Wage and earnings inequality has been on the rise in the UK since the late 1970s / early 1980s, and with faster increases than comparator countries it is now one of the countries with the highest levels of wage and earnings inequality in the developed world. Labour market inequality arises in various forms: inequalities in employment opportunities, wages and hours worked, but also in other dimensions of employment, such as job security.

It continued with this executive summary, which I share in full because it appears appropriate to do so:

  • Earnings inequality is considerably higher in the UK than it was 40 years ago, moving the UK up to being one of the higher earnings inequality countries in the developed world by 2019.
  • The evolution of earnings inequality over the four decades between 1980 and 2019 shows distinct temporal and distributional differences. In the 1980s, earnings inequality went up sharply at all points in the distribution. In the 1990s and 2000s, upper-tail inequality rose significantly but lower-tail inequality grew less, especially in the 2000s. After the global financial crisis, the 2010s saw a modest narrowing of upper-tail earnings inequality and a more pronounced reduction of lower-tail earnings inequality.
  • The long-run structural trend of rising earnings inequality was driven by technical changes that benefited skilled workers doing more complex tasks, whilst the minimum wage that was introduced in April 1999 played a crucial role in stopping and reversing the upward trend of lower-tail earnings
  • The past 10 or 15 years have seen real earnings growth of most workers slow down and stagnate, giving the labour market a double whammy of more inequality coupled with little or no earnings improvement in real terms (with the exception of the low-paid who benefited from above-inflation upratings of the minimum wage).
  • The nature of work has changed dramatically over the past 40 years. Traditional work patterns have become less delineated in the face of big compositional shifts in who works and the definition and structure of modern jobs. Worker power has fallen in the light of rapid union decline and increased employer power in pay determination.
  • Two related significant shifts have been the rise in solo self-employment and the emergence of new informality via the gig economy. These have radically changed the jobs landscape and the way people work. In addition, the share of the lowest-earning quintile who are self-employed has increased by 54%, or 8 percentage points, from 15% to 23%, between 1999 and 2019.
  • Higher earnings inequality, with low real earnings growth, and a very different labour market from 40 years ago have placed the world of work in a much more unequal and divisive place. To halt or reverse this trend requires significant attention be devoted to ways to restore and reinvigorate real earnings growth and to generate decent jobs with good career opportunities in an inclusive way.

So, in summary, I suggest that:

  1. Neoliberalism has made most people more insecure;
  2. Only the best off have done well in the last forty years;
  3. In the last ten to fifteen years real wages have stagnated;
  4. The UK is more divided and unequal now than it was when Thatcher came to power;
  5. There is a real cost to this, both economic and as importantly, in our wellbeing.

More than forty years of economic policy has failed then. But in response the report has two key observations. The first is:

In practice, government has few direct policy levers it can use to deliver wage growth to workers.

To which the authors add:

The changing composition of work that was documented earlier also offers significant challenges, if the aim is to ensure decent and fair work in future.

In effect, the author despair of doing anything about this.

So much promise, in other words, at the outset of this report and so typically IFS at the end - with a shrugged acceptance that what the market wants the market gets, as if that is our fate.

I'll take the first half, but do not accept the conclusions.

Exercise goal: The excerpt on UK earnings inequality says most workers' real earnings stagnated over the past 10 or 15 years, with one exception. In one to three sentences, explain why that group fared differently, as the excerpt states. The records that come next are separate material and have no connection to the text.

Stored dataset items:

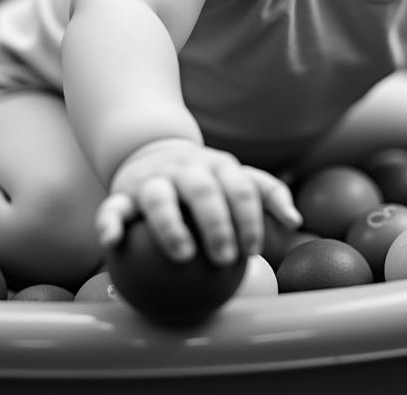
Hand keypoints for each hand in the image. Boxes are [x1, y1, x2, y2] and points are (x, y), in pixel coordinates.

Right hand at [96, 138, 300, 265]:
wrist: (150, 148)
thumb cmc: (203, 177)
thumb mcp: (235, 177)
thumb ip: (265, 194)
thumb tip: (297, 221)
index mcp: (218, 167)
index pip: (241, 187)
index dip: (250, 218)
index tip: (252, 251)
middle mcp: (186, 170)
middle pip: (203, 190)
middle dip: (217, 222)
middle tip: (224, 258)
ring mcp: (153, 179)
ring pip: (159, 197)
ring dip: (171, 225)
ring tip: (183, 255)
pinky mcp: (122, 193)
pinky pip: (112, 208)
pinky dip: (110, 223)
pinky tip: (113, 244)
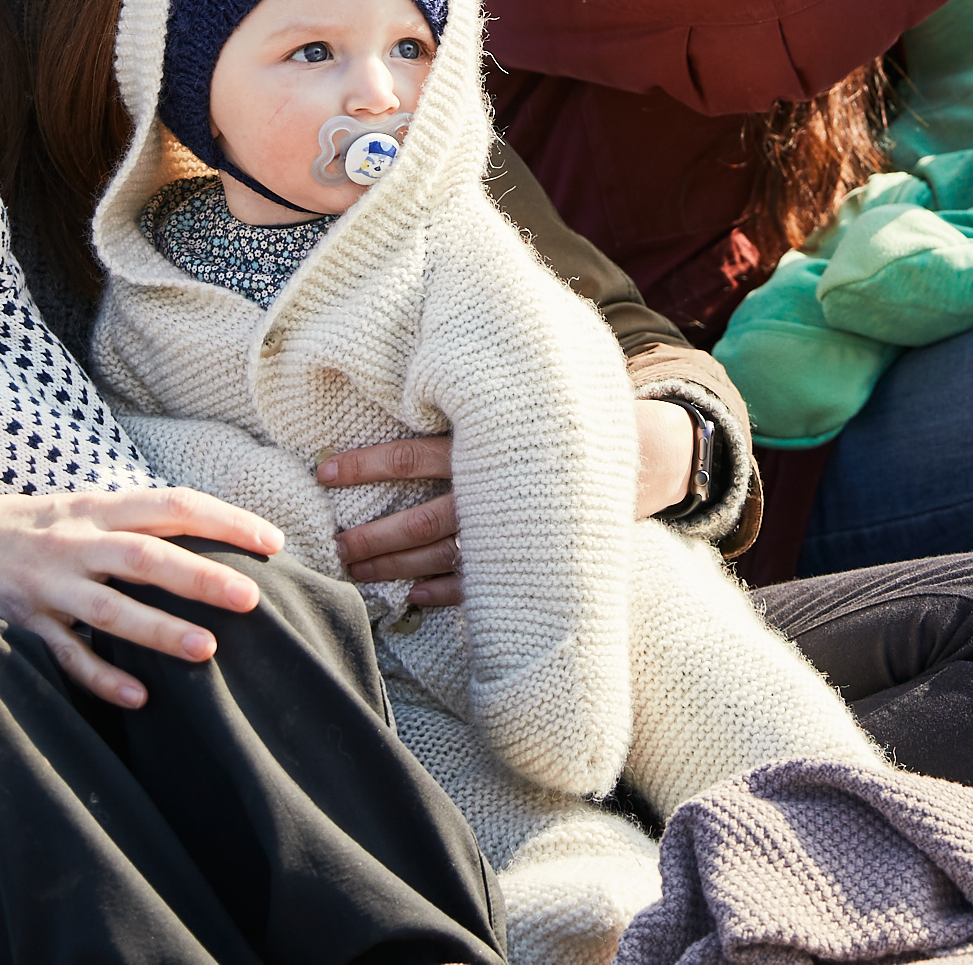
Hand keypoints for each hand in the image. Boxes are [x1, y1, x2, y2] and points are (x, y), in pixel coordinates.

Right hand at [0, 486, 282, 709]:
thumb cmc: (19, 528)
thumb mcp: (74, 510)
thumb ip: (127, 523)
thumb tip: (203, 539)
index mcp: (95, 507)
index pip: (172, 504)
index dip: (225, 520)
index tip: (273, 542)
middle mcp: (73, 541)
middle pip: (147, 555)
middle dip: (202, 576)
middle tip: (253, 598)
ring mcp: (45, 584)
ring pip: (110, 608)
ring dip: (160, 630)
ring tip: (207, 651)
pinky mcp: (19, 623)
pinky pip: (65, 656)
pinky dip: (101, 677)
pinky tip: (139, 696)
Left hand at [321, 405, 697, 608]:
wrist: (650, 455)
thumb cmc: (566, 417)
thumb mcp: (519, 394)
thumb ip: (470, 396)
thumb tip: (411, 375)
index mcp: (488, 444)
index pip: (413, 457)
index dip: (365, 465)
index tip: (323, 473)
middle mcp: (497, 490)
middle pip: (421, 520)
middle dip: (373, 537)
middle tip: (333, 547)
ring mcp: (515, 529)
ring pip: (445, 555)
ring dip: (397, 567)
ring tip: (357, 571)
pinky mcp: (534, 556)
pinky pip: (482, 582)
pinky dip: (445, 592)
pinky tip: (413, 597)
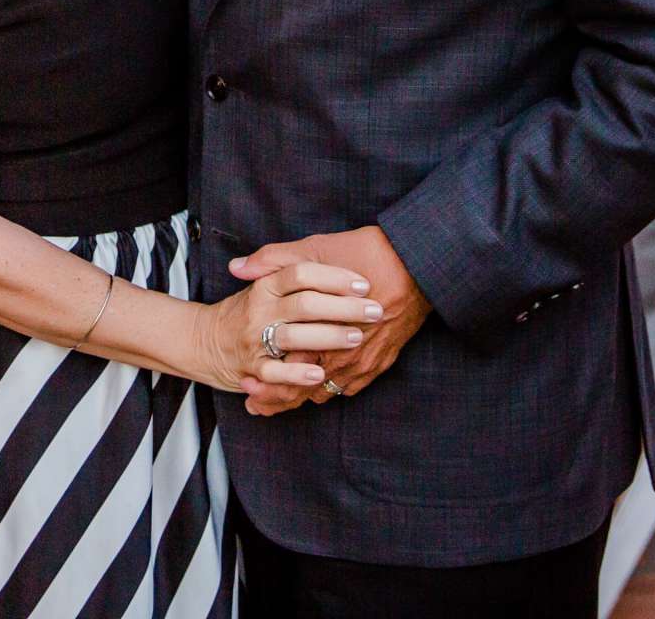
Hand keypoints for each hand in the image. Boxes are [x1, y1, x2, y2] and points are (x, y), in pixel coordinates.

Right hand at [191, 260, 376, 395]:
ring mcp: (255, 339)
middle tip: (374, 311)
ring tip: (356, 337)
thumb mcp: (265, 278)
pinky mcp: (254, 369)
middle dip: (343, 308)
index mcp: (266, 284)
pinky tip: (319, 373)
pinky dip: (296, 375)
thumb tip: (291, 237)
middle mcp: (260, 310)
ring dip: (327, 337)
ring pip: (293, 337)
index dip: (333, 277)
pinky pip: (274, 374)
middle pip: (304, 304)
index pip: (301, 274)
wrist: (209, 341)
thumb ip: (276, 259)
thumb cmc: (251, 307)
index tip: (363, 284)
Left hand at [232, 227, 428, 416]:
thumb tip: (236, 267)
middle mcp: (342, 354)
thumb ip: (272, 260)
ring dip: (304, 396)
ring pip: (327, 392)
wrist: (419, 262)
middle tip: (258, 406)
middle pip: (304, 387)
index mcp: (321, 330)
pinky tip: (320, 387)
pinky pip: (352, 388)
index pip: (285, 368)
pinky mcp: (381, 361)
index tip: (246, 388)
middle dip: (279, 397)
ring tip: (283, 404)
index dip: (264, 382)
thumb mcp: (314, 249)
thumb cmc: (366, 253)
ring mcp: (363, 361)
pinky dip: (333, 389)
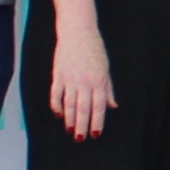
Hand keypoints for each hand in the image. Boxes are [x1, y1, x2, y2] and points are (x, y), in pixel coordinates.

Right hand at [46, 7, 115, 139]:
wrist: (78, 32)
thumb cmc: (94, 49)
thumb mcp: (105, 69)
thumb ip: (108, 89)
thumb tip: (113, 106)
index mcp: (99, 81)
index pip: (98, 107)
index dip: (97, 122)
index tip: (95, 133)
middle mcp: (85, 81)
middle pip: (83, 109)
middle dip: (81, 125)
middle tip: (80, 138)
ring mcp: (70, 78)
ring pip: (69, 104)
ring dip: (69, 119)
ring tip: (69, 130)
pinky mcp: (58, 75)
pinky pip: (56, 95)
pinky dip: (57, 106)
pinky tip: (59, 114)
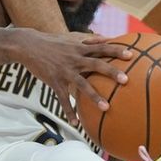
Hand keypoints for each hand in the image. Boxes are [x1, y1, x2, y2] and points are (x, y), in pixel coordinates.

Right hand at [17, 30, 131, 124]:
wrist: (28, 46)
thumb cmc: (52, 42)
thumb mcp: (70, 37)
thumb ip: (89, 39)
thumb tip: (107, 37)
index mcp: (80, 48)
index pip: (102, 48)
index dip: (116, 51)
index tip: (131, 55)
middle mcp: (75, 58)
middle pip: (96, 64)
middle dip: (111, 72)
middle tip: (126, 80)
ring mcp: (65, 70)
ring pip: (82, 84)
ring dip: (94, 96)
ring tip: (106, 108)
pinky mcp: (54, 81)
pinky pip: (63, 98)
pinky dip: (69, 111)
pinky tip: (75, 123)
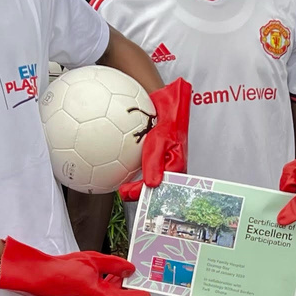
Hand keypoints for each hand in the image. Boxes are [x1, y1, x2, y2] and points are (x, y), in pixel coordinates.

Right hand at [0, 238, 151, 295]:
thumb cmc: (61, 269)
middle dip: (124, 289)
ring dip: (111, 286)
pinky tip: (97, 275)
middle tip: (133, 279)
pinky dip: (98, 287)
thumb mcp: (93, 260)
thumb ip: (114, 265)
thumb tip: (129, 269)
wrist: (36, 276)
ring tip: (116, 273)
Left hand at [118, 79, 191, 200]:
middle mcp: (170, 165)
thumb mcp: (160, 140)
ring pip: (150, 176)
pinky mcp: (155, 152)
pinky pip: (144, 163)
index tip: (127, 193)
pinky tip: (120, 165)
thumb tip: (150, 184)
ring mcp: (163, 159)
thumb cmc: (169, 118)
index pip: (160, 187)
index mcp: (176, 166)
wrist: (169, 102)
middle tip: (124, 193)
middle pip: (155, 185)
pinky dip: (133, 167)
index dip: (143, 192)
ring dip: (137, 182)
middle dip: (140, 191)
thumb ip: (154, 163)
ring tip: (123, 186)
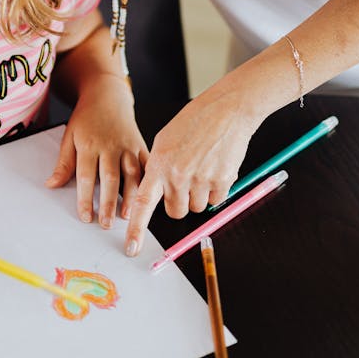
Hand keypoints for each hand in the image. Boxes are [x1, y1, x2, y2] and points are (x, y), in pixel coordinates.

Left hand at [46, 74, 147, 229]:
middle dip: (108, 203)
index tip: (85, 216)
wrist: (107, 96)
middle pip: (109, 178)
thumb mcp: (69, 137)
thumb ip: (63, 163)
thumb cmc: (86, 118)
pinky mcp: (140, 145)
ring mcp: (127, 146)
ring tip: (127, 216)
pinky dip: (148, 181)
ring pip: (131, 174)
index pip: (86, 176)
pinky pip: (146, 165)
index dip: (85, 199)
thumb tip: (52, 184)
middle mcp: (110, 146)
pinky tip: (147, 197)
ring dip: (130, 196)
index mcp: (89, 145)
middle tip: (105, 223)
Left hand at [124, 81, 260, 255]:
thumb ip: (158, 168)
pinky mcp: (222, 182)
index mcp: (159, 164)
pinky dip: (216, 191)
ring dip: (199, 196)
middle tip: (185, 182)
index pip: (143, 203)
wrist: (226, 110)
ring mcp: (201, 180)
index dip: (137, 228)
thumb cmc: (195, 121)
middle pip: (175, 212)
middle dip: (179, 203)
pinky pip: (216, 201)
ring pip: (196, 208)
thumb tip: (157, 191)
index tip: (131, 248)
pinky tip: (216, 167)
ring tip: (202, 168)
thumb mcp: (165, 140)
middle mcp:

Solution to this problem: The low-paid were the exception because they benefited from above-inflation upratings of the minimum wage. That minimum wage was introduced in April 1999.